Konflik Sosial Politik dan Politik Identitas ini tidak mencerminkan Sila Ke-1 Pancasila “Ketuhanan Yang Maha Esa.” untuk saling memberikan penghormatan terhadap semua agama dan Sila Ke-3 Pancasila “Persatuan Indonesia.” untuk saling bersatu dan tetap menjaga persatuan bangsa di atas kelompok atau golongan.

Dinasti Politik

Praktik dinasti politik menghambat proses perekrutan kader yang adil dan menghalangi kesempatan individu lain untuk berpartisipasi dalam politik.

Dinasti politik mempertahankan kekuasaan melalui garis keturunan atau hubungan pribadi, diklasifikasikan juga sebagai bentuk nepotisme.

Seperti dinasti politik di Banten, Andika Hazrumy terlibat dalam politik sebagai wakil gubernur Banten pada tahun 2017 hingga 2022.
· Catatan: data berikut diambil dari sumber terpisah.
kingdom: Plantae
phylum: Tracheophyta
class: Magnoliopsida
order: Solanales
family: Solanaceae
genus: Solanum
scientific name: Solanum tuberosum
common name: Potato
Saat ini ia mencalonkan diri sebagai bupati Serang Banten, Andika Hazrumy merupakan anak dari Ratu Atut Chosiyah (mantan Gubernur Banten). Keterlibatan mereka dalam politik menunjukkan keberlanjutan dinasti politik dalam keluarga ini. Hal ini menyimpang dari prinsip demokrasi yang seharusnya memberikan kekuasaan berdasarkan kemampuan dan kehendak rakyat.

Demokrasi di Indonesia seharusnya mengedepankan musyawarah dan keterwakilan, namun hal ini terkadang terlampaui karena pengambilan keputusan politik yang kurang inklusif dan seringkali ditandai dengan polarisasi dan kekerasan politik.
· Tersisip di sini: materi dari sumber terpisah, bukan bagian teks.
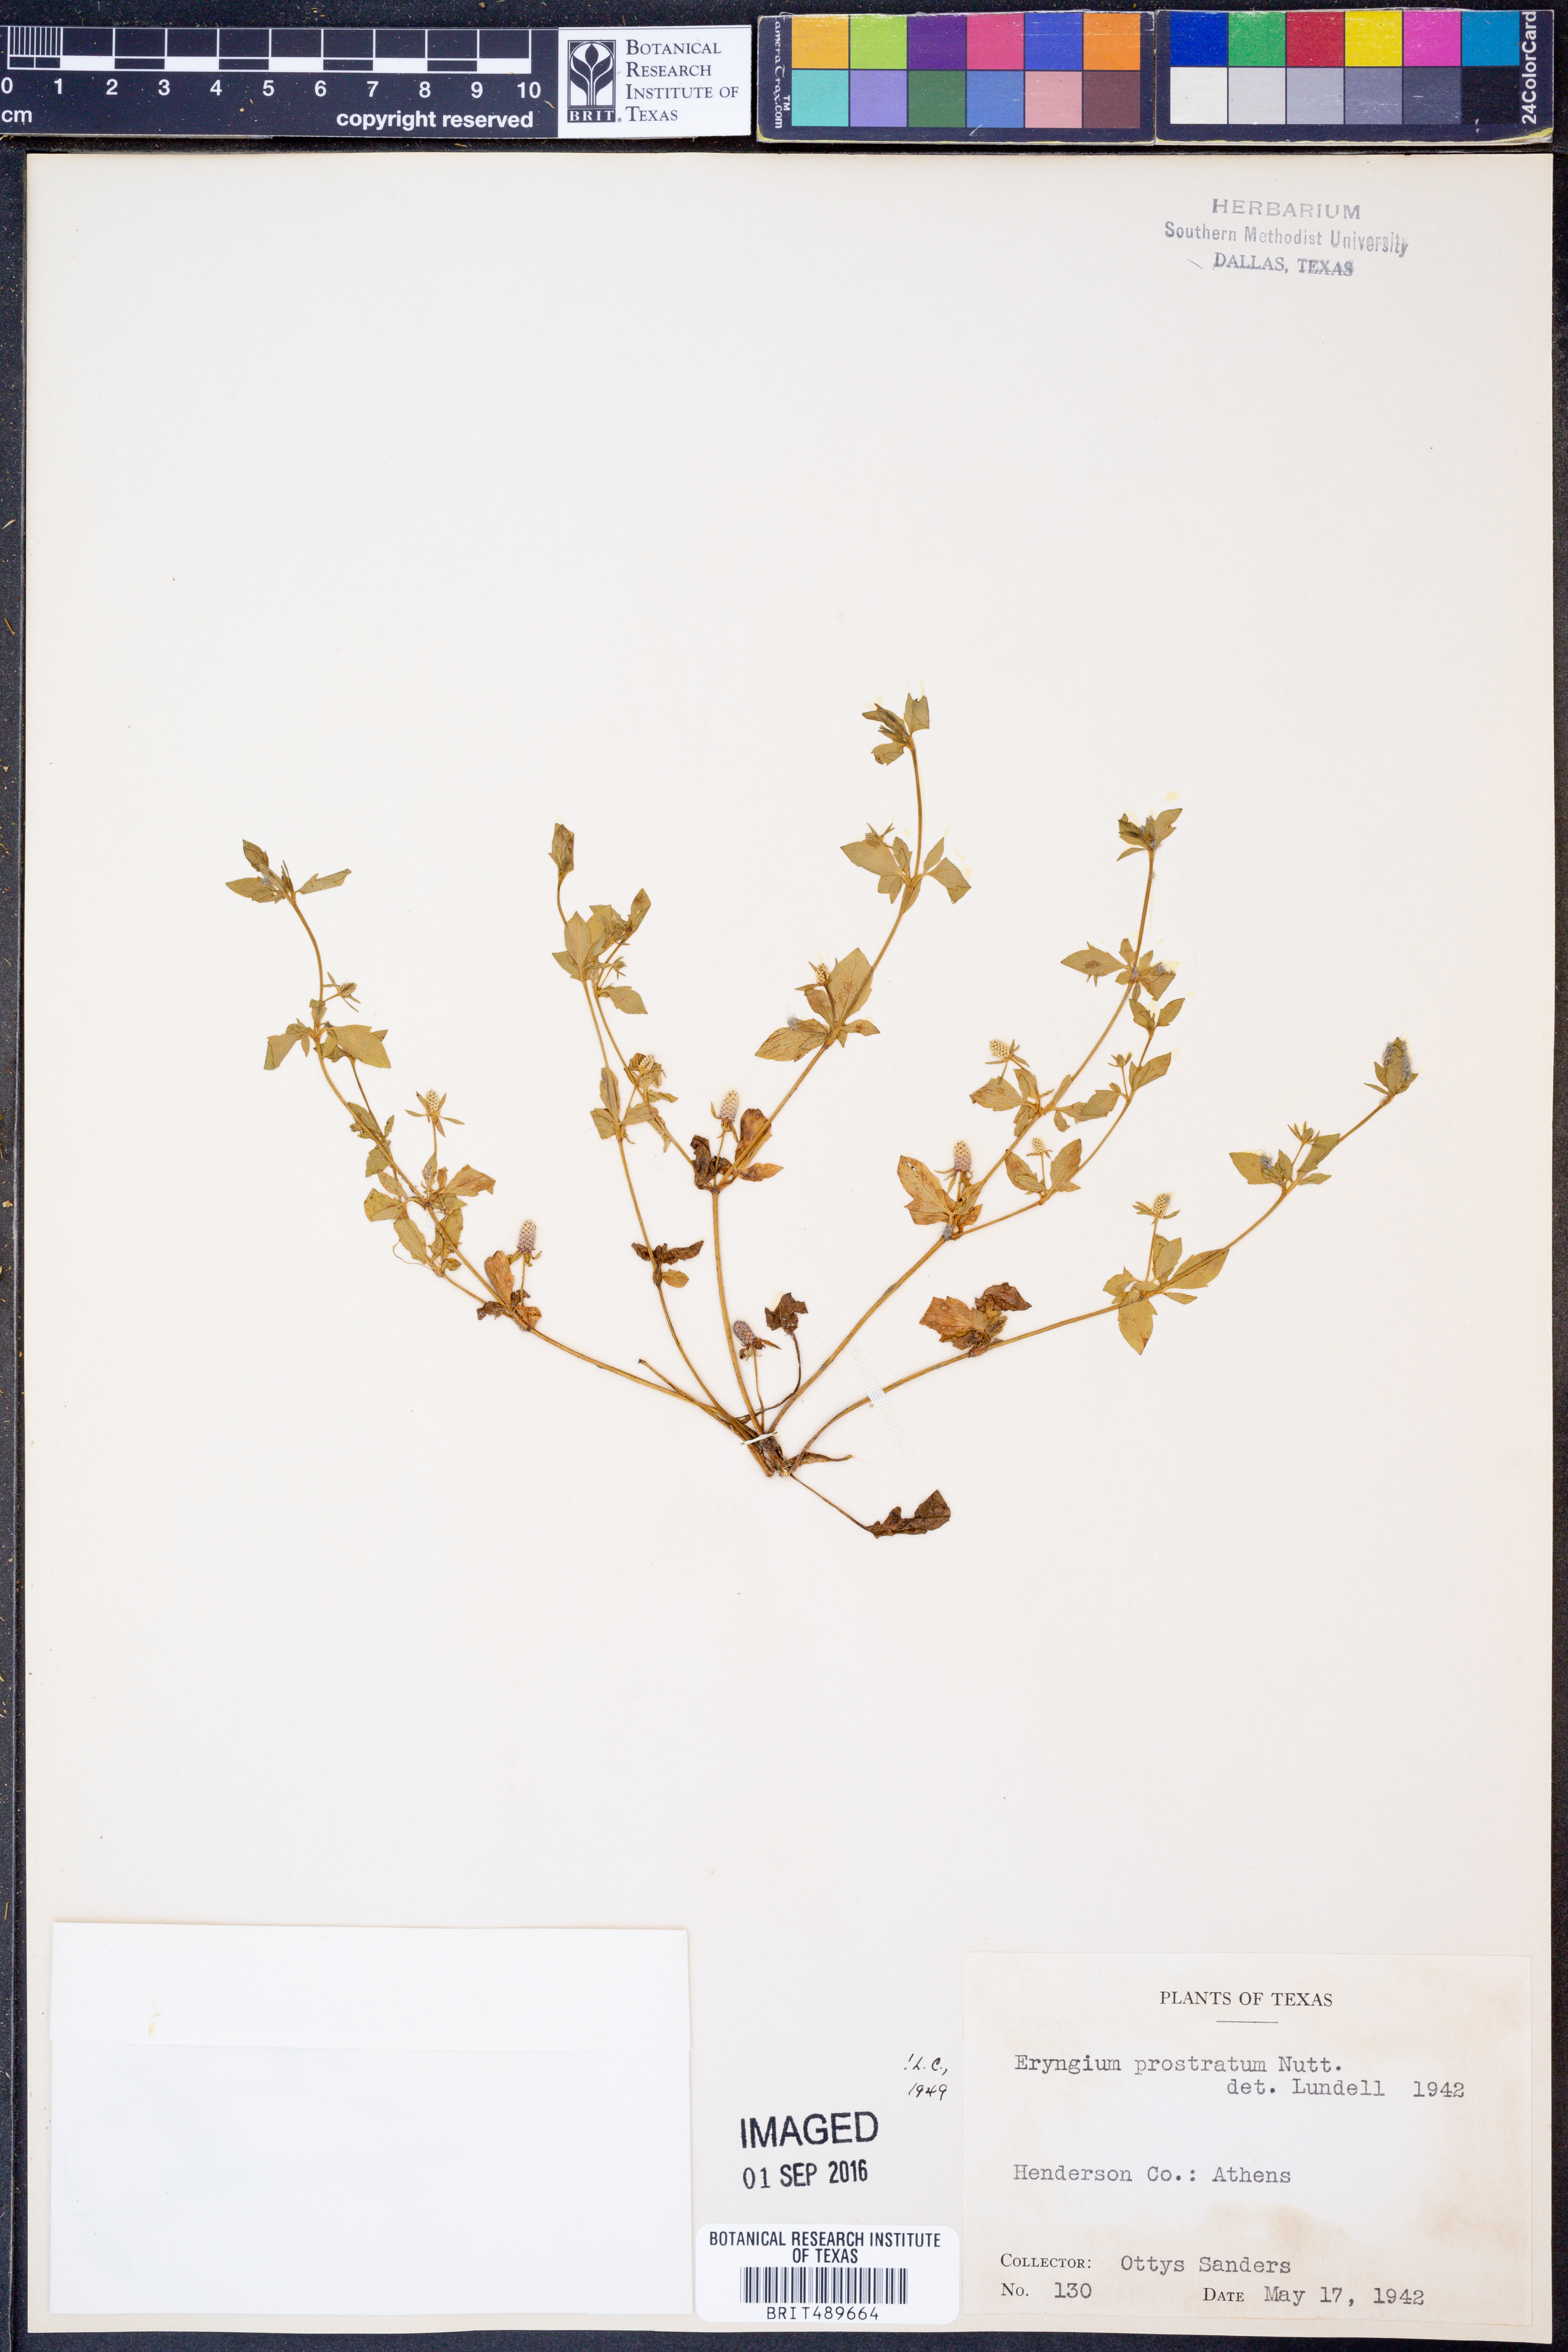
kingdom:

Hal-hal tersebut dapat menelusur ke dalam kasus korupsi dan politik uang yang mengutamakan keuntungan pribadi dan mengesampingkan tujuan bersama bangsa.

Dinasti Politik, Demokrasi kurang inklusif dan Korupsi ini tidak mencerminkan Sila Ke-4 Pancasila “Kerakyatan yang Dipimpin oleh Hikmat Kebijaksanaan dalam Permusyawaratan Perwakilan.” yaitu berkesempatan bagi individu di tingkat masyarakat yang lebih luas untuk berpartisipasi dalam pemilihan dan kebijakan politik.

Kesenjangan Sosial

Pemerintah melakukan upaya melalui kebijakan kesejahteraan sosial. Namun, kesenjangan ekonomi dan kesenjangan akses terhadap pendidikan dan layanan kesehatan masih belum diatasi karena ketidakpedulian pemimpin.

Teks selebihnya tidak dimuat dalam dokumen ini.